The United States Constitution is filled with rights and protections for
citizens. But as Georgetown University professor Mark Rom points out,
voting is not necessarily one of them.
"One would think that the right to vote is just as much a central right
of citizenship as the ability to speak freely, or to worship freely, to
petition the government, and so forth. But, it is not," said Rom.
"Voting requirements are typically established by the states. And, the
states, more or less, can use their own standards."
The minimum voting age of 18 is set by U.S. federal law. But Rom says
otherwise, there is very little uniformity
"There is a patchwork of 50 different states, with 50 different state
laws about the times for voting, the processes for registering to vote,
the places where you can vote, how you can vote by absentee ballot. All
those details of the elections are established by state law, not by
federal law," Rom added.
The absentee ballots that Rom refers to are used by people who are away
from home on Election Day - in the military, for instance, or traveling,
or away at school.
In recent years, something called "early voting" has also developed.

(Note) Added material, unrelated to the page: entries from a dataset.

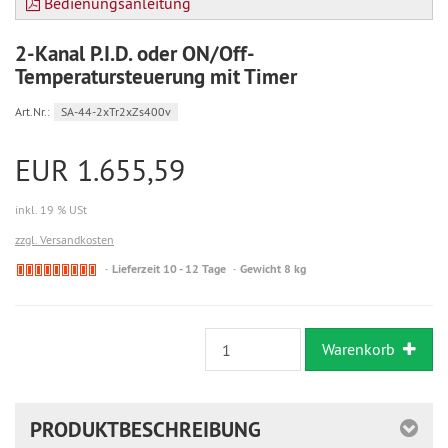
Bedienungsanleitung
2-Kanal P.I.D. oder ON/Off-
Temperatursteuerung mit Timer
Art.Nr.:
SA-44-2xTr2xZs400v
EUR 1.655,59
inkl. 19 % USt
zzgl. Versandkosten
Mit
Lieferzeit 10 - 12 Tage
Gewicht 8 kg
Lieferzeit,
da
zur
Zeit
Warenkorb
ausverkauft
PRODUKTBESCHREIBUNG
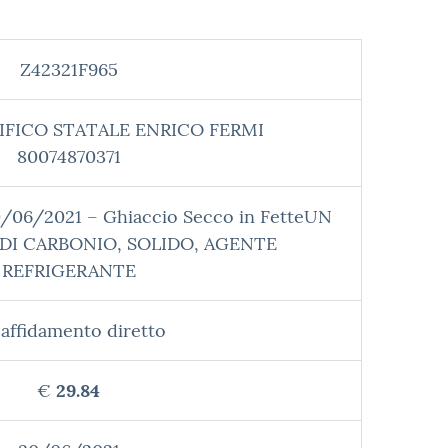
Z42321F965
IFICO STATALE ENRICO FERMI
80074870371
0/06/2021 – Ghiaccio Secco in FetteUN
 DI CARBONIO, SOLIDO, AGENTE
REFRIGERANTE
affidamento diretto
€
29.84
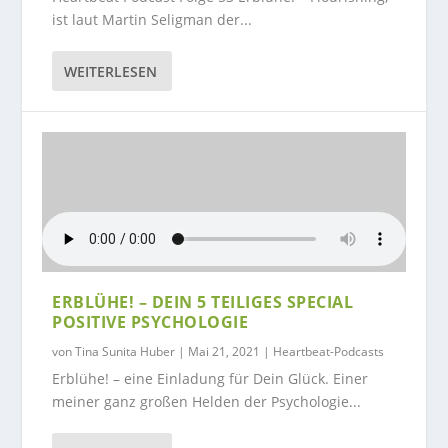
ist laut Martin Seligman der...
WEITERLESEN
ERBLÜHE! – DEIN 5 TEILIGES SPECIAL
POSITIVE PSYCHOLOGIE
von
Tina Sunita Huber
|
Mai 21, 2021
|
Heartbeat-Podcasts
Erblühe! – eine Einladung für Dein Glück. Einer
meiner ganz großen Helden der Psychologie...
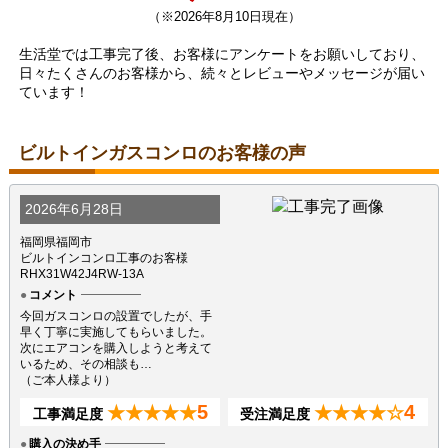
（※2026年8月10日現在）
生活堂では工事完了後、お客様にアンケートをお願いしており、
日々たくさんのお客様から、続々とレビューやメッセージが届い
ています！
ビルトインガスコンロのお客様の声
2026年6月28日
福岡県福岡市
ビルトインコンロ工事のお客様
RHX31W42J4RW-13A
コメント
今回ガスコンロの設置でしたが、手
早く丁寧に実施してもらいました。
次にエアコンを購入しようと考えて
いるため、その相談も…
（ご本人様より）
5
4
★★★★★
★★★★☆
工事満足度
受注満足度
購入の決め手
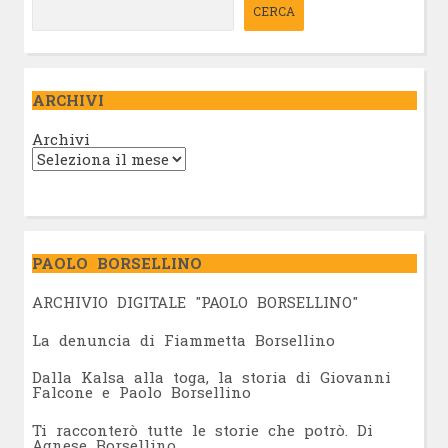
CERCA
ARCHIVI
Archivi
PAOLO BORSELLINO
ARCHIVIO DIGITALE "PAOLO BORSELLINO"
L
a denuncia di Fiammetta Borsellino
Dalla Kalsa alla toga, la storia di Giovanni
Falcone e Paolo Borsellino
Ti racconterò tutte le storie che potrò. Di
Agnese Borsellino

Some two-thirds of the states now allow people to cast their ballots as
much as a month or more before the official Election Day in November.
A
number of states have now passed laws requiring voters to produce
specific photo IDs at their polling place to prove their identities.
Advocates of these laws say they are necessary to prevent fraud.
Opponents say such fraud is too statistically small to be a problem, and
charge the laws are meant suppress voting.
And there's also another way that a U.S. presidential election is really
50 separate contests - according to the Constitution, people voting for
president are actually selecting 538 people called "electors" on a
state-by-state basis. And it's these people who officially determine who
becomes president.
"The most important number is 270," says George Mason University
professor Dennis Johnson. "And that is the number of electors that will
get you over the top. And, any combination of states that has 270, that
is the magic number that you are really looking for."
Johnson says the Electoral College is why candidates spend most of their
time in a handful of so-called “battleground” states -- the ones they
believe will give them that winning total of 270 electoral votes.